His older brother then found him a job promoting a company´s medicines to doctors and pharmacies. "I had a good salary, but it was not enough to pay for my regular drugs," he said, "so I began cheating my subordinates by borrowing money from them and later denying I had done so."
In 2005, three years after he married, his health deteriorated, and his wife and other family members started noticing his addiction. They tried to counsel him, "but their suggestions about quitting drugs made me angry and I would shout at them," Tarun said. "My health was so poor I knew I had to kick the habit, but I did not know how."
That is when his brother took him to BARACA, and Tarun´s world turned upside down. "After my arrival, my head was shaved," he recounted. "All the other residents came and hugged me, and gave me a bath. I saw that their health was good. It gave me hope I could be cured."

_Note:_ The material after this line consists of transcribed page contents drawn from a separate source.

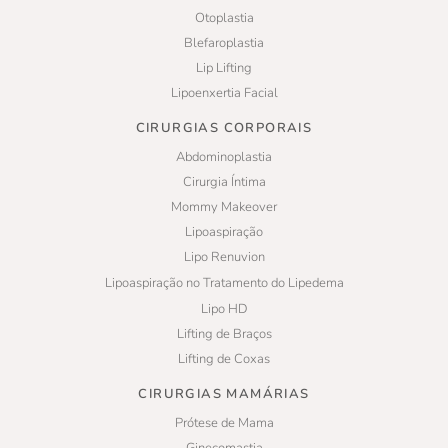
Otoplastia
Blefaroplastia
Lip Lifting
Lipoenxertia Facial
CIRURGIAS CORPORAIS
Abdominoplastia
Cirurgia Íntima
Mommy Makeover
Lipoaspiração
Lipo Renuvion
Lipoaspiração no Tratamento do Lipedema
Lipo HD
Lifting de Braços
Lifting de Coxas
CIRURGIAS MAMÁRIAS
Prótese de Mama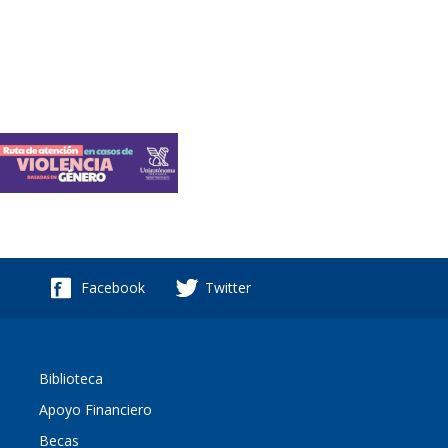
Facebook
Twitter
Biblioteca
Apoyo Financiero
Becas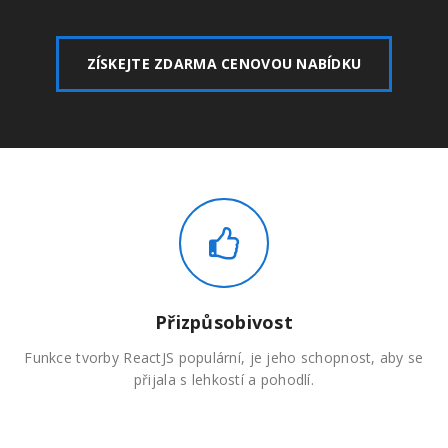
ZÍSKEJTE ZDARMA CENOVOU NABÍDKU
Přizpůsobivost
Funkce tvorby ReactJS populární, je jeho schopnost, aby se
přijala s lehkostí a pohodlí.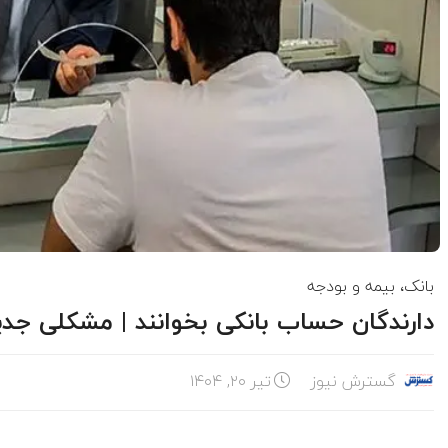
بانک، بیمه و بودجه
دارندگان حساب بانکی بخوانند | مشکلی جدی
گسترش نیوز
تیر ۲۰, ۱۴۰۴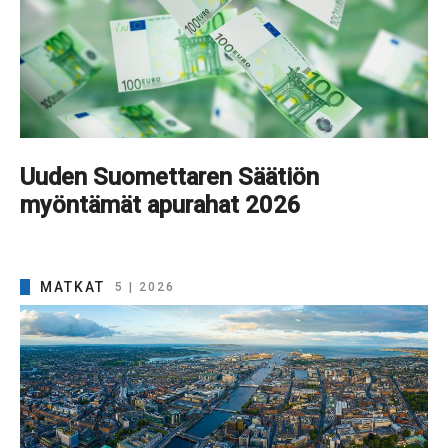
Uuden Suomettaren Säätiön
myöntämät apurahat 2026
MATKAT
5 | 2026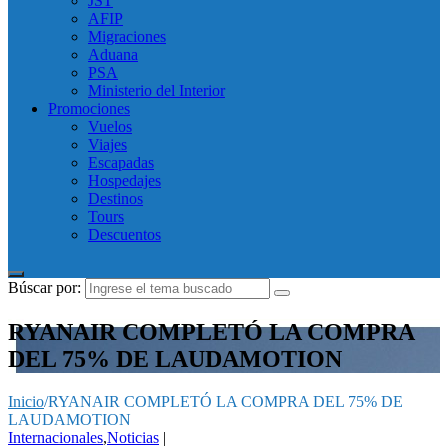
JST
AFIP
Migraciones
Aduana
PSA
Ministerio del Interior
Promociones
Vuelos
Viajes
Escapadas
Hospedajes
Destinos
Tours
Descuentos
Búscar por:
RYANAIR COMPLETÓ LA COMPRA
DEL 75% DE LAUDAMOTION
Inicio
/
RYANAIR COMPLETÓ LA COMPRA DEL 75% DE
LAUDAMOTION
Internacionales
,
Noticias
|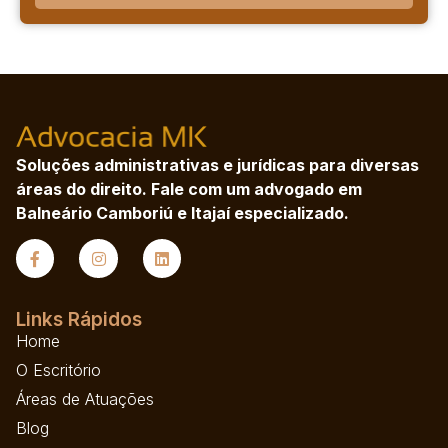
Soluções administrativas e jurídicas para diversas
áreas do direito. Fale com um advogado em
Balneário Camboriú e Itajaí especializado.
Links Rápidos
Home
O Escritório
Áreas de Atuações
Blog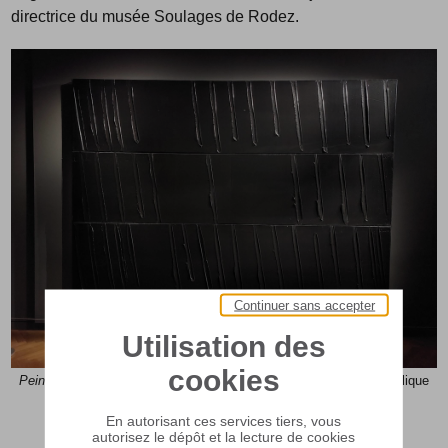
directrice du musée Soulages de Rodez.
Continuer sans accepter
Utilisation des
cookies
Peinture 243 x 362 cm, 17 septembre 2006
, Pierre Soulages, acrylique
sur toile, Musée Soulages, Rodez © Ville de Castres
En autorisant ces services tiers, vous
autorisez le dépôt et la lecture de cookies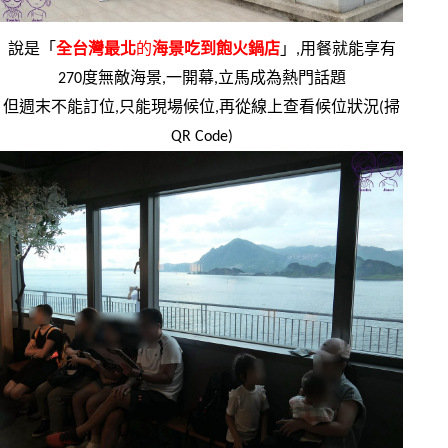
說是「
全台灣最北
的
海景吃到飽火鍋店
」,用餐就能享有
270度無敵海景,一開幕,立馬成為熱門話題
但週末不能訂位,只能現場候位,再從線上查看候位狀況(掃
QR Code)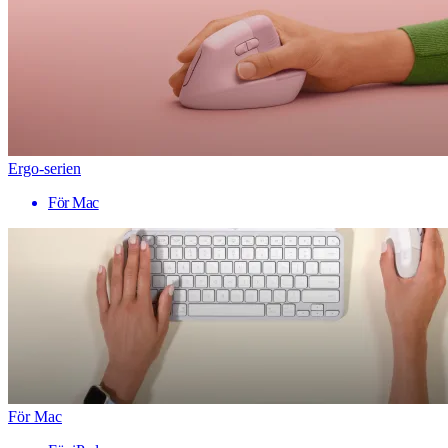
Ergo-serien
För Mac
För Mac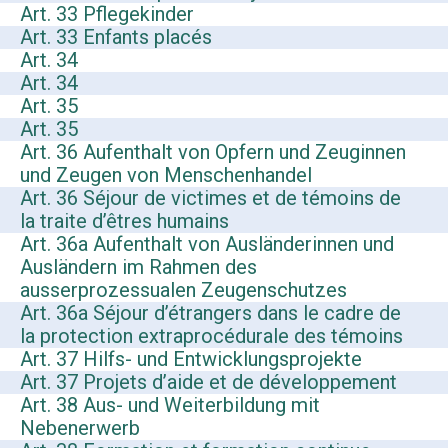
Art. 33 Pflegekinder
Art. 33 Enfants placés
Art. 34
Art. 34
Art. 35
Art. 35
Art. 36 Aufenthalt von Opfern und Zeuginnen
und Zeugen von Menschenhandel
Art. 36 Séjour de victimes et de témoins de
la traite d’êtres humains
Art. 36a Aufenthalt von Ausländerinnen und
Ausländern im Rahmen des
ausserprozessualen Zeugenschutzes
Art. 36a Séjour d’étrangers dans le cadre de
la protection extraprocédurale des témoins
Art. 37 Hilfs- und Entwicklungsprojekte
Art. 37 Projets d’aide et de développement
Art. 38 Aus- und Weiterbildung mit
Nebenerwerb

Tarun admitted that his first few days during the four-month treatment, the "withdrawal" period to wean him off drugs, had been tough and he felt unwell, "but my determination to be cured helped a lot."
The Narcotics Anonymous program that BARACA residents follow includes regular meetings of cured and recovering addicts in which they share their past and present sufferings, frustrations and hopes. Mohammad Jahangir, a BARACA educator, explained to UCA News, "When someone shares about his bad feelings, others counsel him and this helps in the healing process."
Holy Cross Brother Robi Purification, BARACA´s acting director, told UCA News on Sept. 29 that the physical work the center offers the residents also helps them "recover from their addiction."
Tarun is to return home for five days in the second week of October. He will then go to BARACA´s other center, in Dhaka, for one-month follow-up treatment in which he will be counseled on adjusting to family life.
According to Bakul Gomes, BARACA´s coordinator for education and therapy, the center has already treated 1,800 patients.
Tarun is determined to kick his drug habit. "BARACA has given me a new life, and I´d rather take poison and kill myself than take drugs now," he vowed.
Various sources cite different statistics, but they tend to agree Bangladesh has at least 2.5 million drug addicts. Many experts say drug addiction affects not only the young but every level of society, rich and poor alike.